• **WORK ORDER 1**
What status is recorded for the issue on the issue page?
• **WORK ORDER 2**
Rewrite the portion of the issue page between "- Vocabulary names" and "more sense. ;)", inclusive, replacing "branch" with "fork".
• **WORK ORDER 3**
List every kind of metadata that the issue page says should be added for D6 and D7.

Posted by webchick on December 24, 2010 at 8:54pm
30 followers
| Project: | Apache Solr Multisite Search |
| Version: | 6.x-1.x-dev |
| Component: | Code |
| Category: | task |
| Priority: | normal |
| Assigned: | Unassigned |
| Status: | closed (fixed) |
| Issue tags: | d7 ports, Issue summary initiative |
Issue Summary
To support Drupal 6.x-3.x and Drupal 7.x-1.x
What is needed :
- use the site and hash information in solr to facet on but also to filter queries (deletions, selects if needed)
- Add metadata for D6 and D7
- Content types
- Bias information
- Site Hash (already included from the module)
- Site Url (already included from the module)
- Vocabulary names
- Add a facet on the hash with output the name of the site
- Modify the bias pages to include bias for content from the other sites.
I propose that we open up a new branch for D7 and for D6 and we start developing.
Let's do this in the same line as apachesolr. 7.x-1.x for the Drupal 7 version and 6.x-3.x for the Drupal 6 version.
Comments
#1
Actually, this title will make my community initiatives page make more sense. ;)

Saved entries
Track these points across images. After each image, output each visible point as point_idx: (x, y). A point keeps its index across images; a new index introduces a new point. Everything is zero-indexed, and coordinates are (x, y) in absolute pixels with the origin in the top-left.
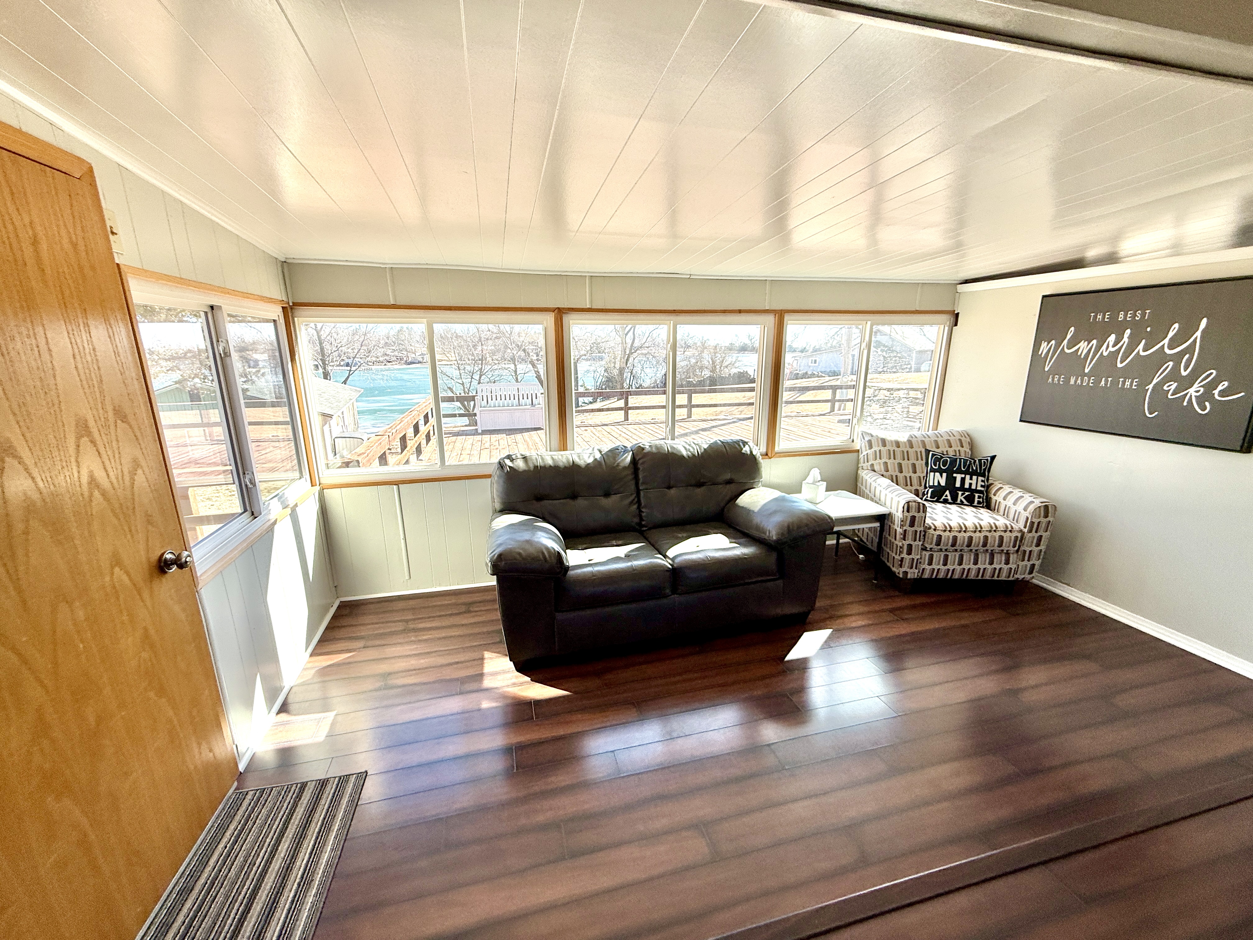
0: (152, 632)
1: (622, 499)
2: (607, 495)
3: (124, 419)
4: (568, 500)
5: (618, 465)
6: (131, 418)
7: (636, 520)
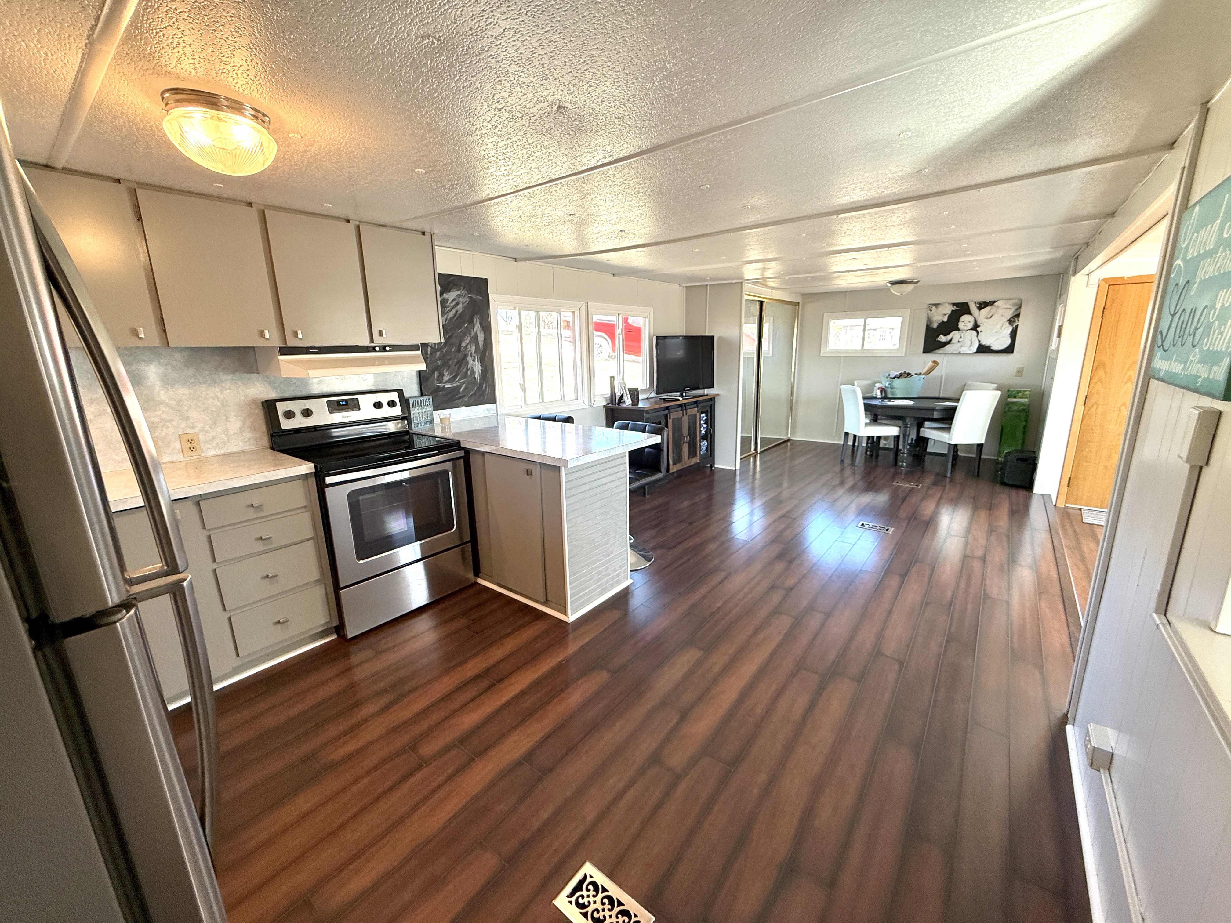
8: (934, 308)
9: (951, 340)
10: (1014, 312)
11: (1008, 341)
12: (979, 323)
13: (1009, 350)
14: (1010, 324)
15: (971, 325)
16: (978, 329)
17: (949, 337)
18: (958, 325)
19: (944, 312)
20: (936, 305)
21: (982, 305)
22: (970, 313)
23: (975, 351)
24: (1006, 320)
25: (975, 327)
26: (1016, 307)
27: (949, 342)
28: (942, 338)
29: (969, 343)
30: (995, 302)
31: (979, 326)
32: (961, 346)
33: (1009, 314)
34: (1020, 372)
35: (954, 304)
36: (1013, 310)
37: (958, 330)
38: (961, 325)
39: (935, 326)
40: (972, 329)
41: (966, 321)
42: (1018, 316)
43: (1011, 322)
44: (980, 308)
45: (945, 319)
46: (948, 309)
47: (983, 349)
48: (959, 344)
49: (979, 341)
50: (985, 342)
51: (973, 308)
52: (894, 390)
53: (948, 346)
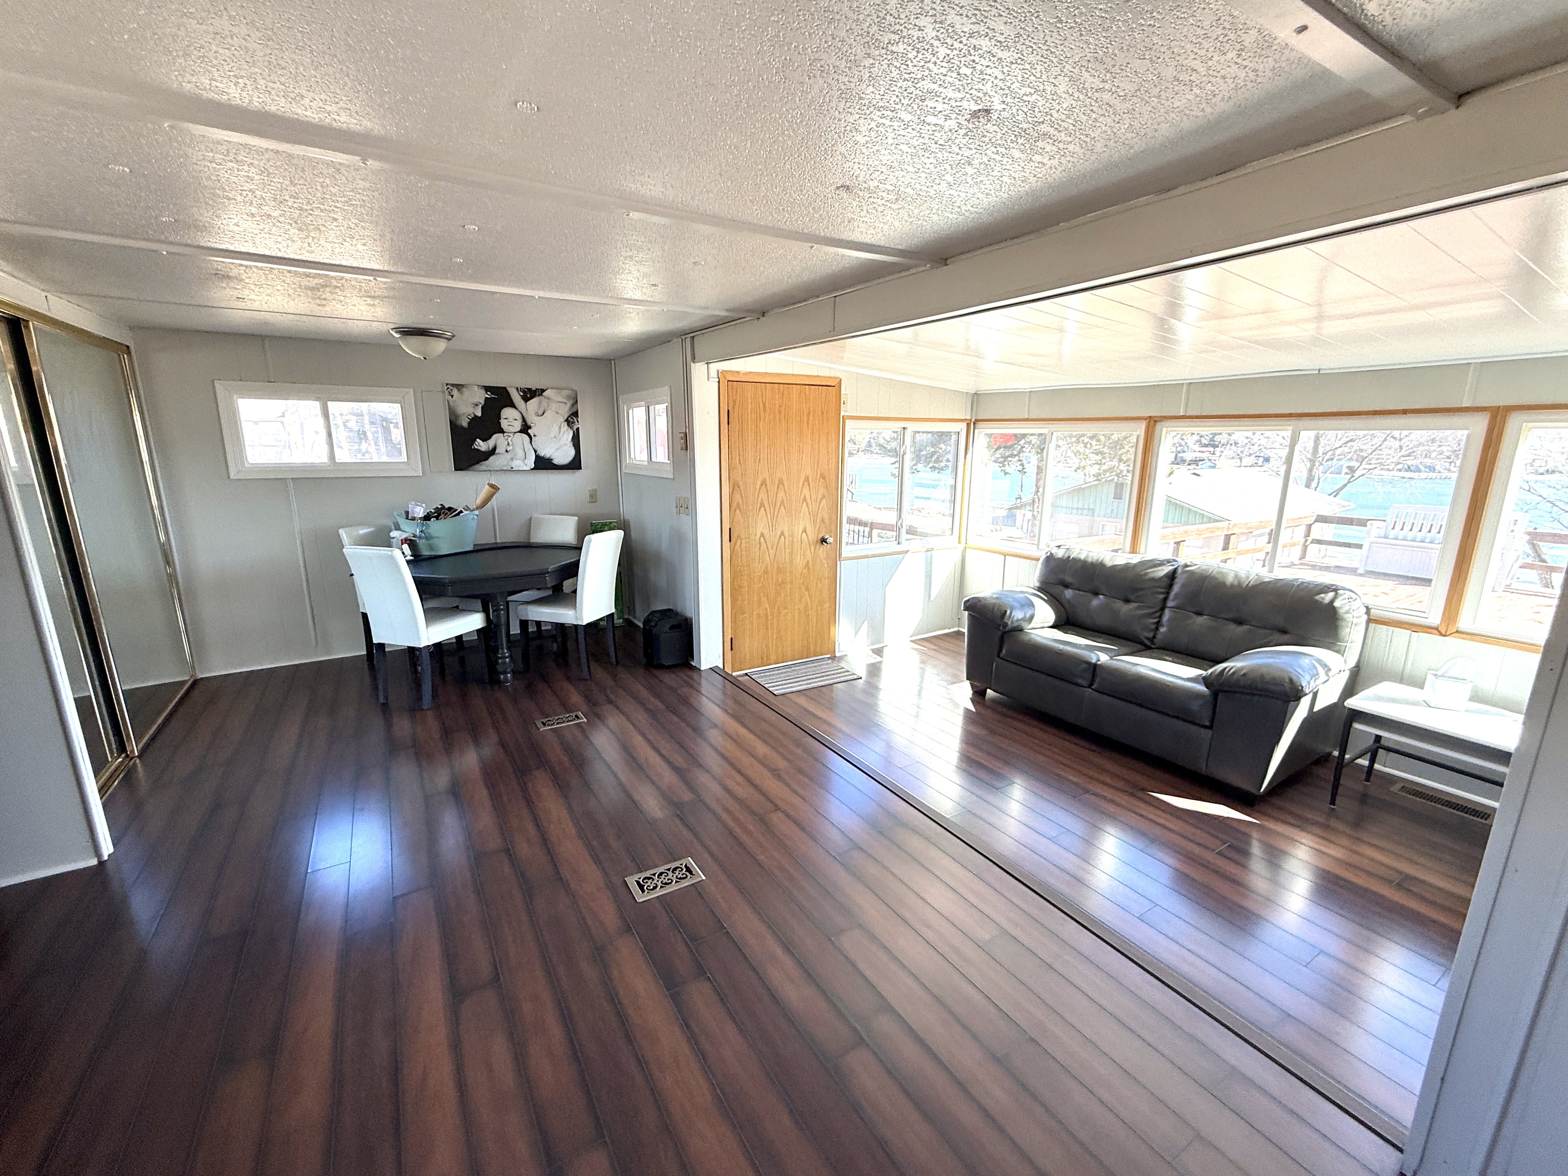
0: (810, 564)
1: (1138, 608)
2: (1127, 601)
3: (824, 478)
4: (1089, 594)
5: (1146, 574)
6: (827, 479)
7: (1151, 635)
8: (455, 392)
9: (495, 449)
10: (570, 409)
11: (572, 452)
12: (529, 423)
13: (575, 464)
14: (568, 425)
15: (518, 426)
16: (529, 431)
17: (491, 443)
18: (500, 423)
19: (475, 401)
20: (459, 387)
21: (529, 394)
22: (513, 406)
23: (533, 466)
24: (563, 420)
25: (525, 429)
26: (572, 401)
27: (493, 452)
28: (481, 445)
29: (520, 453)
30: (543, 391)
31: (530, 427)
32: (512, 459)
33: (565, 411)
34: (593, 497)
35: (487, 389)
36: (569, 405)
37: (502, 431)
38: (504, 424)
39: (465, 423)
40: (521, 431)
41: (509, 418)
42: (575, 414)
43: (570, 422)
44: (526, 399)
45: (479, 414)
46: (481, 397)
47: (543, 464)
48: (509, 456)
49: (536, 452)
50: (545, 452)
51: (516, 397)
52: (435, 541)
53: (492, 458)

==

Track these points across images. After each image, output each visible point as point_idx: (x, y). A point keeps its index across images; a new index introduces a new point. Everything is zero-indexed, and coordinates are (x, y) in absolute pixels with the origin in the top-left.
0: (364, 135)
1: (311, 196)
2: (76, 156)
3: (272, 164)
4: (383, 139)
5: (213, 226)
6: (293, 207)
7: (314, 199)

• **EXPECTED OUTPUT 1**
Closed (fixed).

• **EXPECTED OUTPUT 2**
- Vocabulary names
- Add a facet on the hash with output the name of the site
- Modify the bias pages to include bias for content from the other sites.
I propose that we open up a new fork for D7 and for D6 and we start developing.
Let's do this in the same line as apachesolr. 7.x-1.x for the Drupal 7 version and 6.x-3.x for the Drupal 6 version.
Comments
#1
Actually, this title will make my community initiatives page make more sense. ;)

• **EXPECTED OUTPUT 3**
Content types, Bias information, Site Hash, Site Url, Vocabulary names